Prep the raspberries. Rinse gently, drain well, and pat dry so they don’t water down the yogurt. Set aside a few pretty berries for the top.
Flavor the yogurt. In a bowl, stir the yogurt with vanilla, lemon zest, and your sweetener of choice. Taste and adjust.
You want it slightly sweet and pleasantly tangy.
Make a quick raspberry mash (optional). Lightly smash a handful of raspberries with a fork. This creates a quick sauce that swirls beautifully through the yogurt.
Layer the base. Spoon a layer of yogurt into the bottom of each glass. Aim for about 2–3 tablespoons per layer so the parfait looks neat and balanced.

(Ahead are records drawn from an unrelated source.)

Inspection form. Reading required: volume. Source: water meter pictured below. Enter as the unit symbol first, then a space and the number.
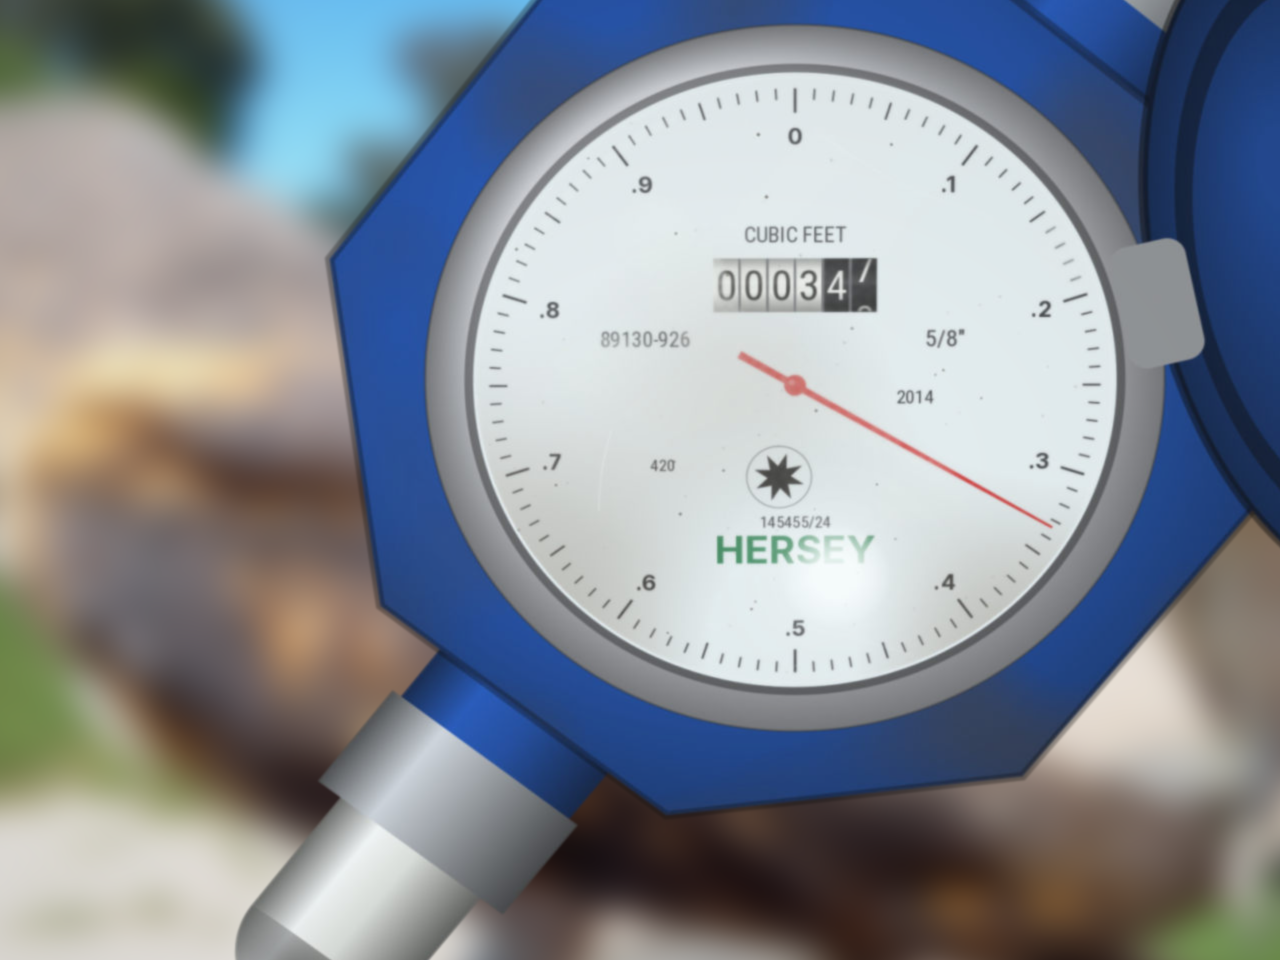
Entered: ft³ 347.33
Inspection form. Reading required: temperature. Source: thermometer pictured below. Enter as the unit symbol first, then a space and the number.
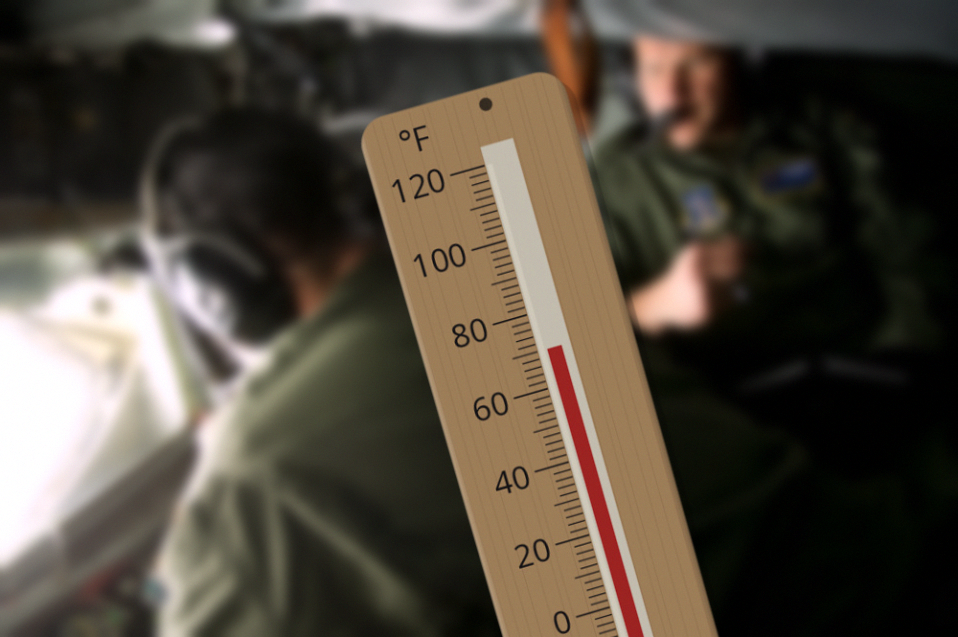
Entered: °F 70
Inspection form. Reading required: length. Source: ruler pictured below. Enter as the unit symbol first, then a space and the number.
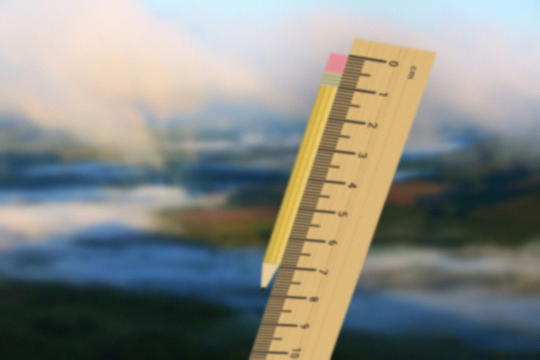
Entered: cm 8
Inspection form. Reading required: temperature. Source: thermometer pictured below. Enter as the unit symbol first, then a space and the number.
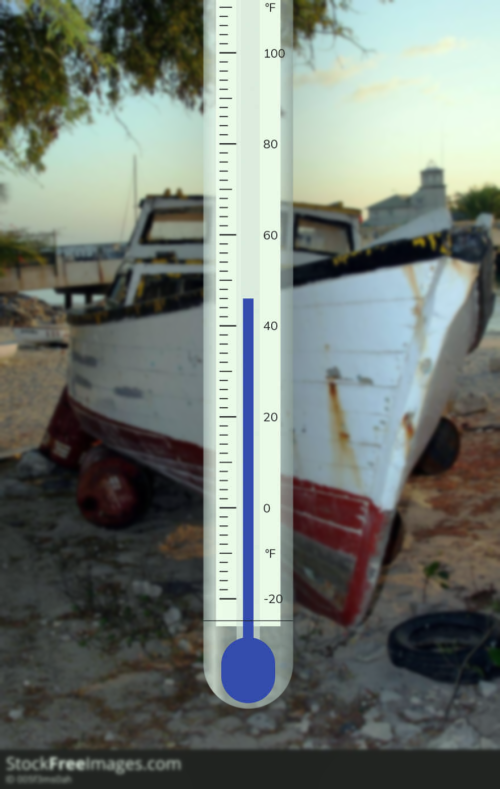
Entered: °F 46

Add berries. Sprinkle a layer of raspberries or spoon in the raspberry mash.
Try to push some berries to the edges for a pretty, visible layer.
Add crunch. Scatter granola or chopped nuts over the berries. Keep it light—you want crunch in each bite without overpowering the fruit.
Repeat layers. Continue layering yogurt, berries, and granola until the glasses are almost full. Finish with yogurt to keep the granola crisp for longer.
Top and garnish. Add a few whole raspberries, a pinch of granola, and a small mint leaf.
Drizzle a tiny bit of honey if you like.
Serve or chill. Serve immediately for maximum crunch, or chill for up to 2 hours. If you plan to store longer, keep the granola separate to prevent softening.